Better stock up tights and slim slacks now. If you’ve walked by an American Apparel store in the past month or so, you’ve seen those big signs announcing everything in the store is 40 percent off, a discount big enough to make you not regret the price you pay for a simple, if undeniably comfortable, T-shirt. That was before the retailer was sold off to Canadian company and maker of uncomfortable T-shirts Gildan last week. Now, layoffs have begun and all 110 outlets of the retailer are set to close, including the ones in Brooklyn.
A worker at the Flatbush Avenue store last week seemed optimistic the store might stick around (it won’t, based on news reports; stores may start closing in 100 days). When I asked when the 40 percent-off sale is ending, she said “I don’t think it is.” That means the process of liquidating American Apparel’s stock of slim slacks and hoodies and unitards is well underway, and discounts are only going to get steeper as the days tick by.

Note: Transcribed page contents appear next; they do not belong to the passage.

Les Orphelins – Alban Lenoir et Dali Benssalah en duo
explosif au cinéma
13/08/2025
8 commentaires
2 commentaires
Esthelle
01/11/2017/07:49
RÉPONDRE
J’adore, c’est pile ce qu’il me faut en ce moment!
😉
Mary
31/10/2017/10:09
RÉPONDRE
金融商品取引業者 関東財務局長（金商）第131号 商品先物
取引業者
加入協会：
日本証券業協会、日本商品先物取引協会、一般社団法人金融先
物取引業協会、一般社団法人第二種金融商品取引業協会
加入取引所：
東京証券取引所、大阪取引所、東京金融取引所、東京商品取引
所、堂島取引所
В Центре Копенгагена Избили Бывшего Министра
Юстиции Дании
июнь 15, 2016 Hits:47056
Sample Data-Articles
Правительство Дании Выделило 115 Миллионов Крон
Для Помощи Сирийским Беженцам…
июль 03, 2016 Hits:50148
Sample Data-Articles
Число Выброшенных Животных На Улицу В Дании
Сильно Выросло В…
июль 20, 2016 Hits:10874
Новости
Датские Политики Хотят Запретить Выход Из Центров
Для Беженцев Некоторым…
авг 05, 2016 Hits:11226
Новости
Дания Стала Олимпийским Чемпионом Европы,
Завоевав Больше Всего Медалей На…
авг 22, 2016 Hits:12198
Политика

If you read a lot of Brokelyn, you know we spend a lot of time clowing on #brands, but it was hard not to have a love-hate-mostly-love relationship with American Apparel, once it passed out of its Terry Richardson, sexual predator phase, at least. It’s OK to pay a little more for a T shirt if you know it’s made for fair wages in the USA, because that’s better for everyone in the long run. And the clothes are simple, logo-free vestments that pass the very basic test of comfortable things you can wear out of the house in decent society. At a time when no one was making clothes for slim guys, American Apparel looked at guys like me and said “No one is making shirts for that guy. Let’s make shirts for that guy!”
The deep discounts — which you can use online too — mean you can get all your AA basics for less than what you’d pay for other brands, but the shelves will start getting bare real soon. At least we still have L Train Vintage.